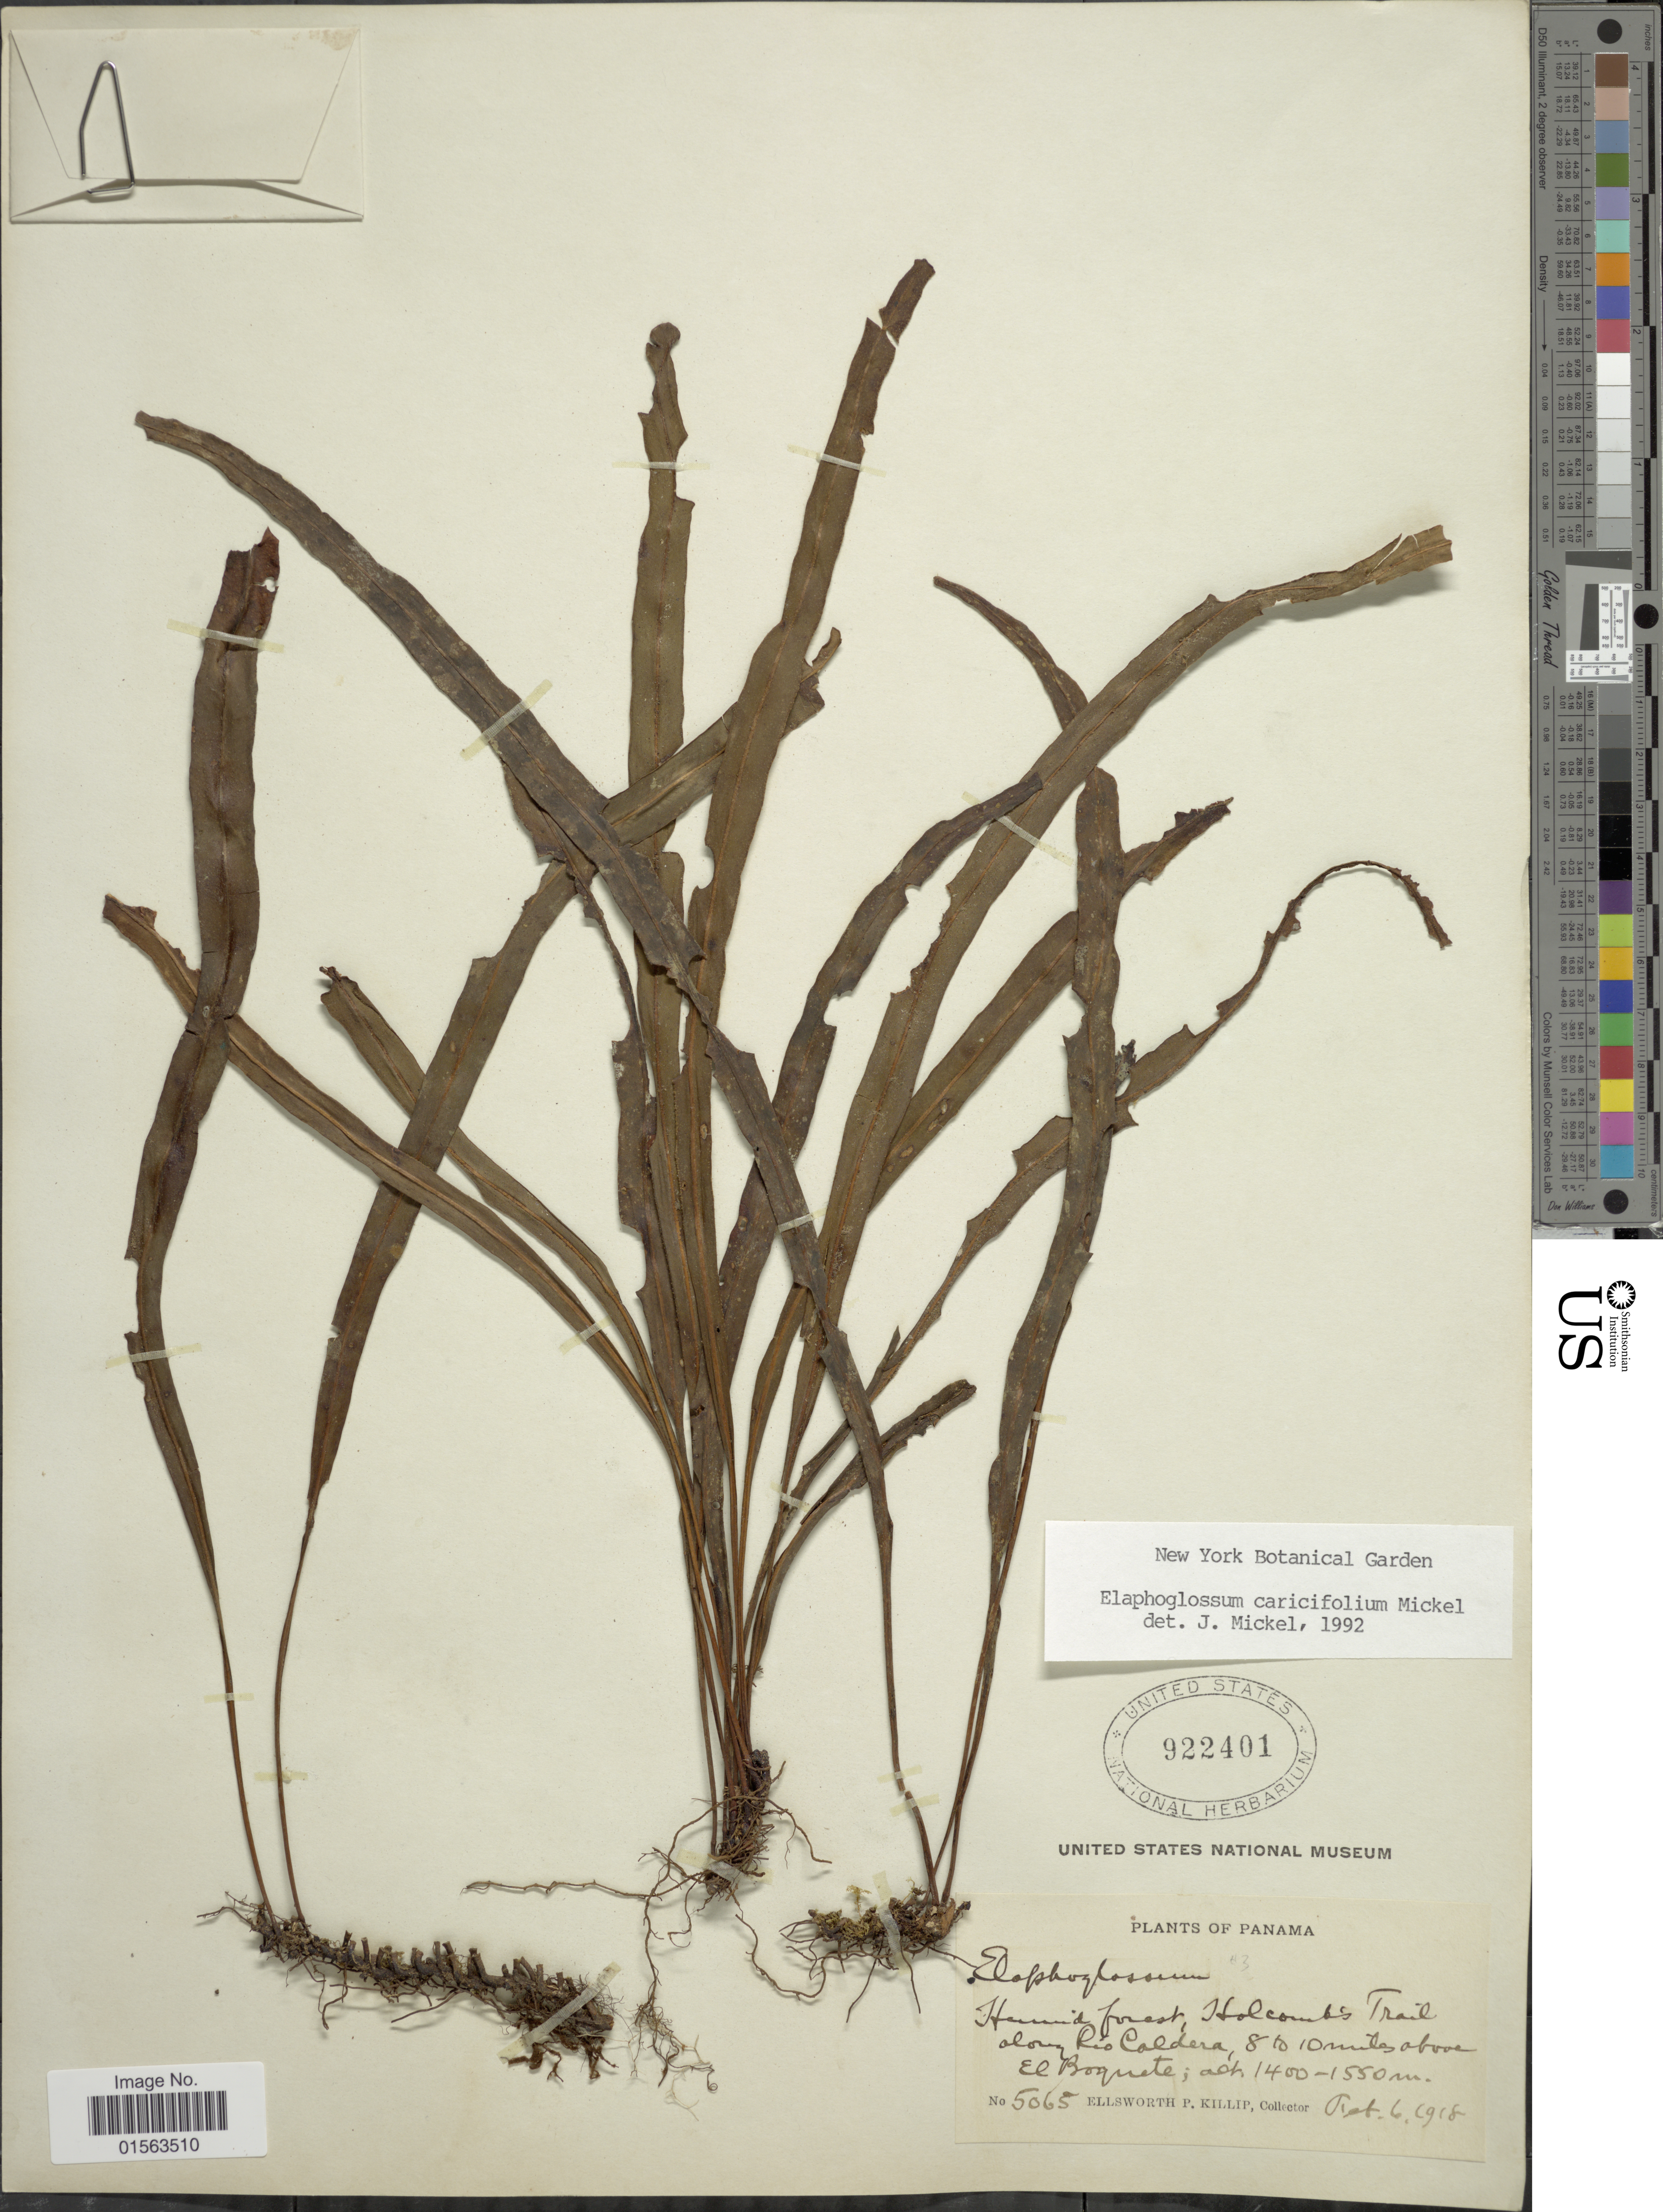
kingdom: Plantae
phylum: Tracheophyta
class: Polypodiopsida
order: Polypodiales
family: Dryopteridaceae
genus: Elaphoglossum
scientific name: Elaphoglossum caricifolium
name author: Mickel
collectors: E. P. Killip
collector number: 5065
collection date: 1918-02-06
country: Panama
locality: Humid forest, Holcomb's Trail above Rio Caldera, 8 to 10 miles above El Boquete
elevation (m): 1400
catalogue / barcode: US 922401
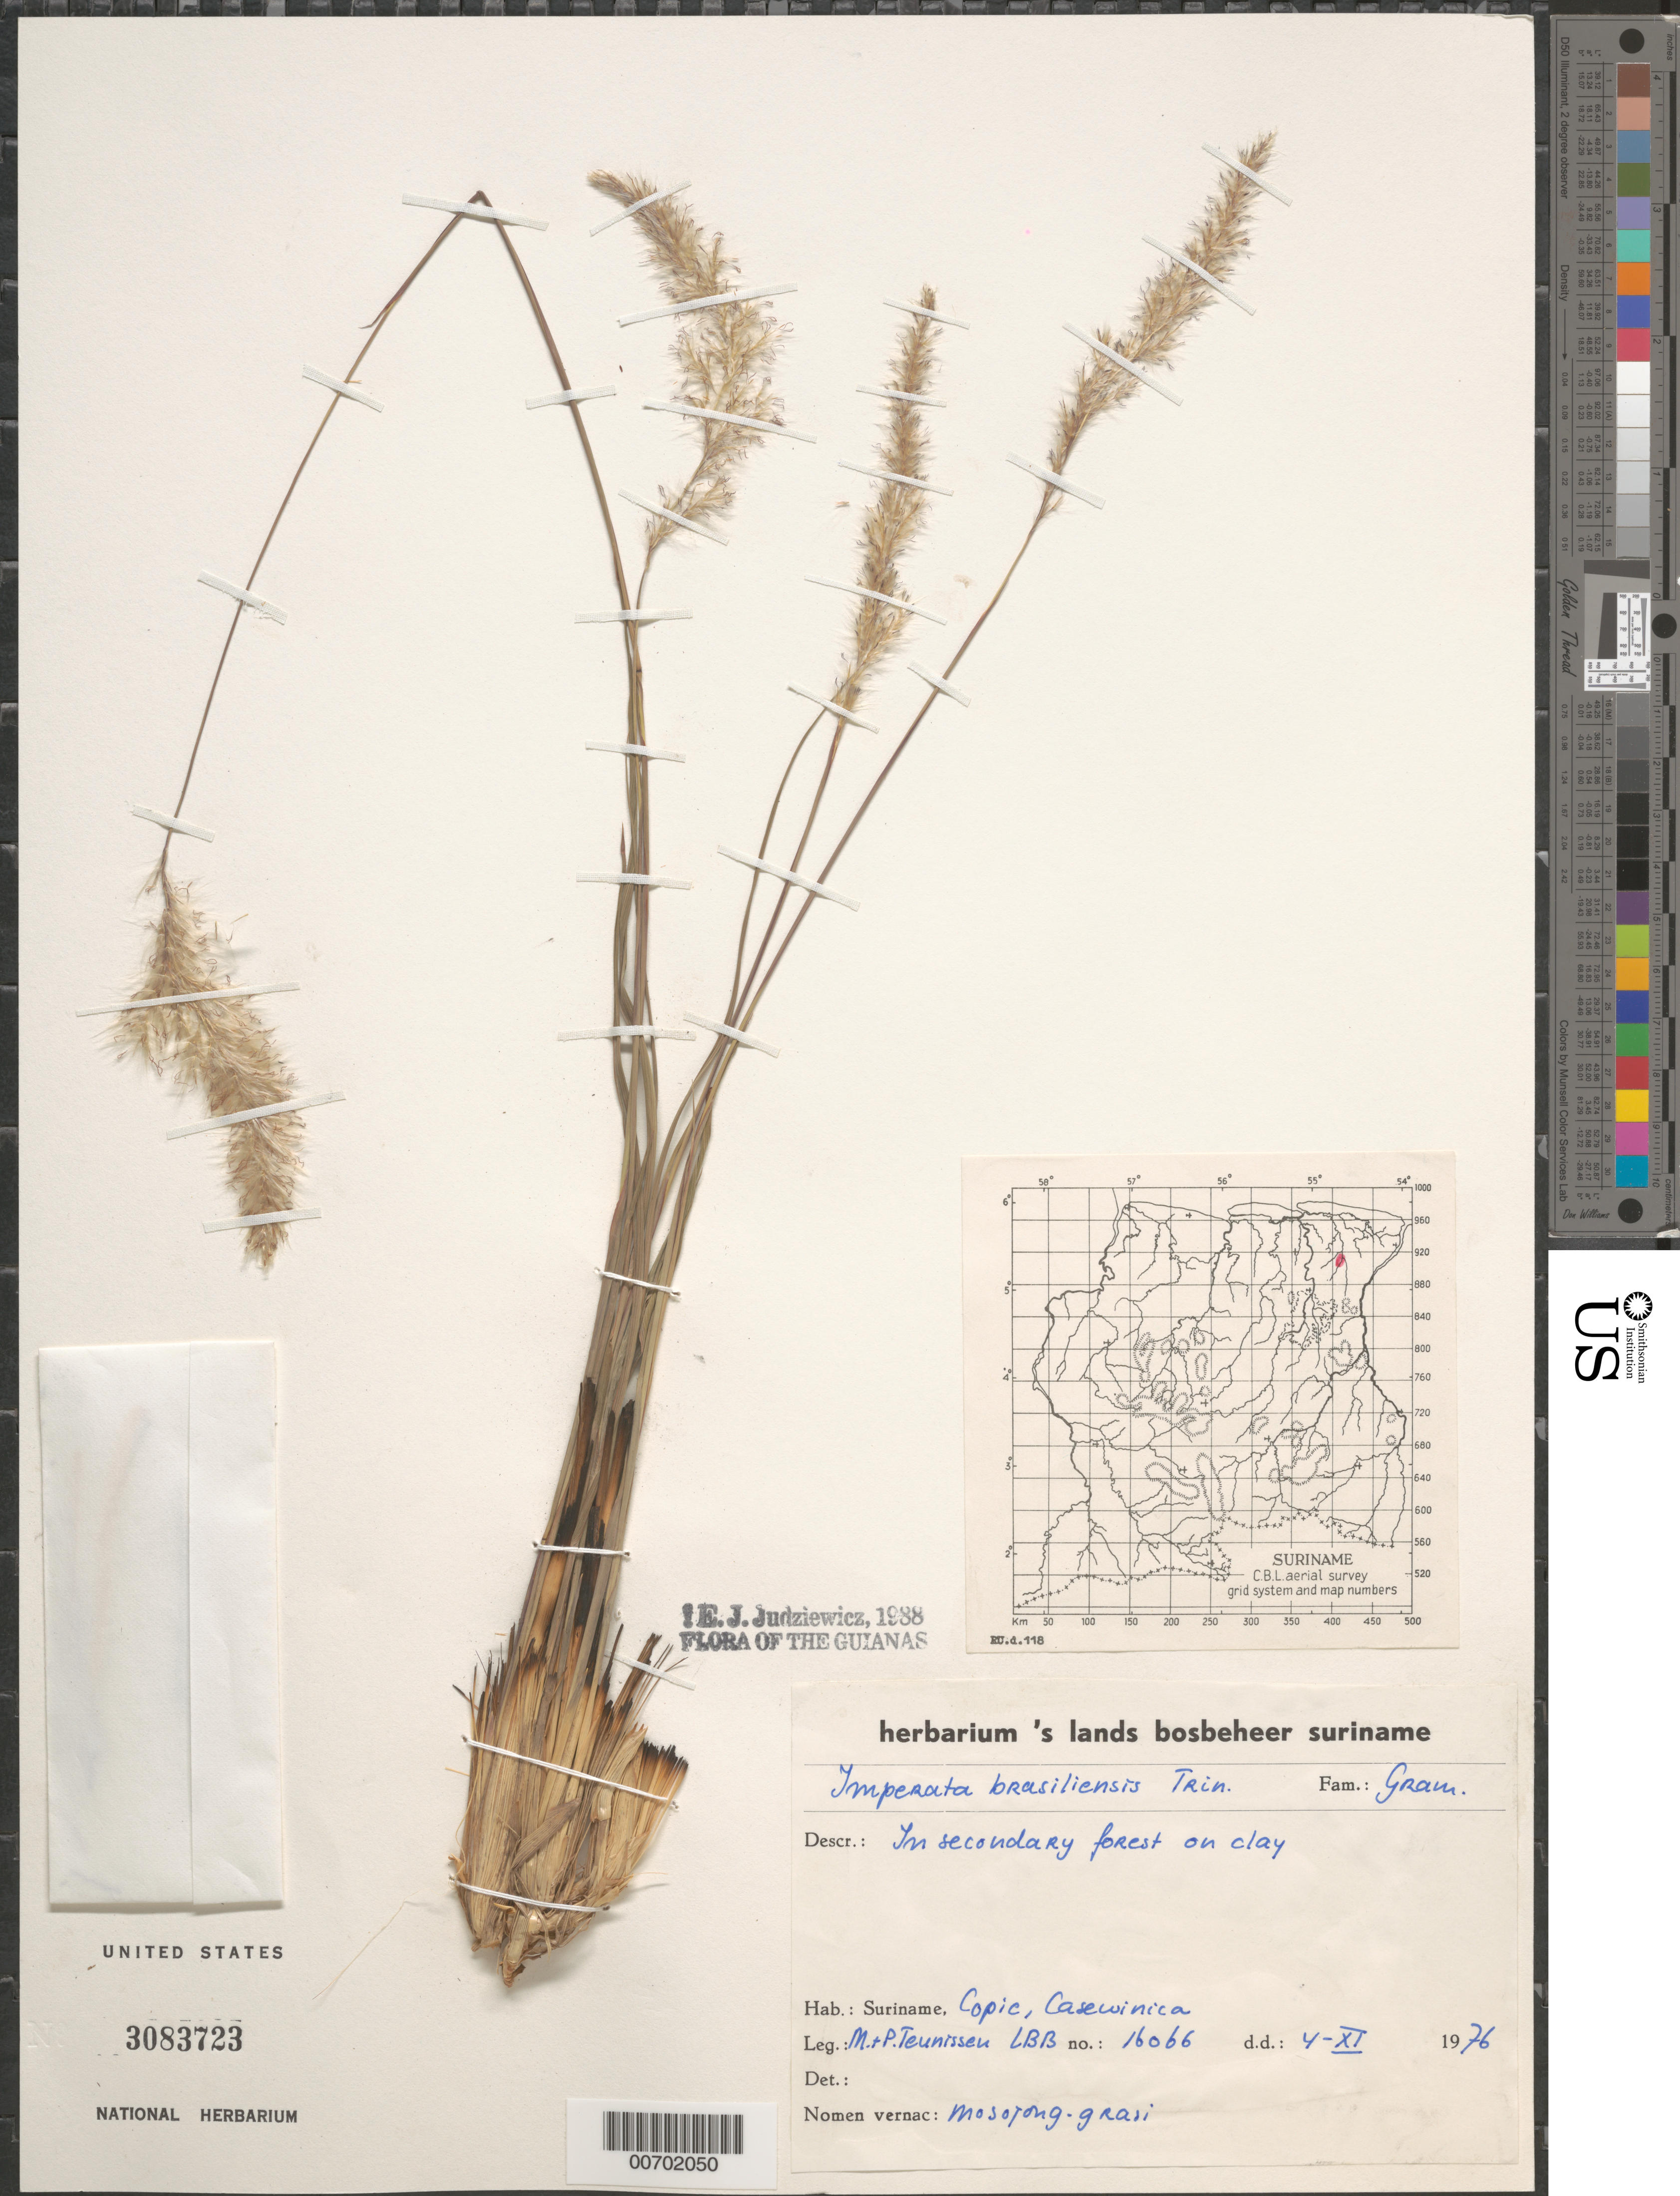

▸ To be done
Change "locality" to "site" throughout the entries above and write them out again with everything else the same. Leave out the pictures.

▸ Output for this exercise
kingdom: Plantae
phylum: Tracheophyta
class: Polypodiopsida
order: Polypodiales
family: Dryopteridaceae
genus: Elaphoglossum
scientific name: Elaphoglossum caricifolium
name author: Mickel
collectors: E. P. Killip
collector number: 5065
collection date: 1918-02-06
country: Panama
site: Humid forest, Holcomb's Trail above Rio Caldera, 8 to 10 miles above El Boquete
elevation (m): 1400
catalogue / barcode: US 922401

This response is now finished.